START DATASET EXTRACT
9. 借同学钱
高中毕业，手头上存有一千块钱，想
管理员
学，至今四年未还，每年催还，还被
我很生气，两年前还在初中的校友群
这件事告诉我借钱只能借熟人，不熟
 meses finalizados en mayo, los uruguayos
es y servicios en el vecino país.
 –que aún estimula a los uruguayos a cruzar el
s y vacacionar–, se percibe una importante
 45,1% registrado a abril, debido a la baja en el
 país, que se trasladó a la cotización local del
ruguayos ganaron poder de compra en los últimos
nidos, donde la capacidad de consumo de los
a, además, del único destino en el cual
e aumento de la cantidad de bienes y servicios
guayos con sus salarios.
END DATASET EXTRACT
START DATASET EXTRACT
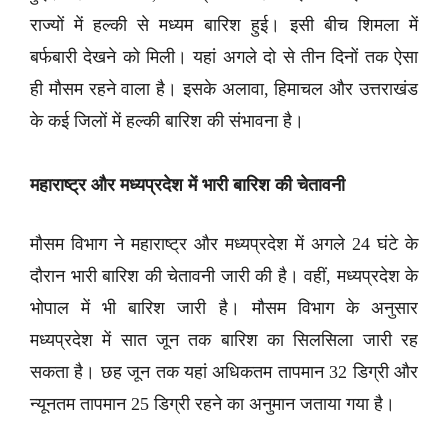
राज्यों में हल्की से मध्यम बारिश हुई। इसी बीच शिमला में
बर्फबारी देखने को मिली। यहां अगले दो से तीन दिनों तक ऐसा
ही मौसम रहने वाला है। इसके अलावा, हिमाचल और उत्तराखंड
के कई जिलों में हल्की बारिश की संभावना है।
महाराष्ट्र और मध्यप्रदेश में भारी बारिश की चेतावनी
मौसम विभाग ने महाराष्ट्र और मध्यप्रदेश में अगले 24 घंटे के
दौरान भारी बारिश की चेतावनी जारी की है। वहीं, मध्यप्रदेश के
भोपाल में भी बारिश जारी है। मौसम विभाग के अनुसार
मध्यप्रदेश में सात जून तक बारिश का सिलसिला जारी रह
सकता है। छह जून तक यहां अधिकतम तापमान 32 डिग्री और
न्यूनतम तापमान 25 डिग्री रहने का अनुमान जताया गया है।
END DATASET EXTRACT
All lines above from the one holding "मध्यप्रदेश में सात" to the one holding "न्यूनतम तापमान 25", inclusive, are to be copied exactly; no other line is wanted.

# FINISHED EXERCISE
मध्यप्रदेश में सात जून तक बारिश का सिलसिला जारी रह
सकता है। छह जून तक यहां अधिकतम तापमान 32 डिग्री और
न्यूनतम तापमान 25 डिग्री रहने का अनुमान जताया गया है।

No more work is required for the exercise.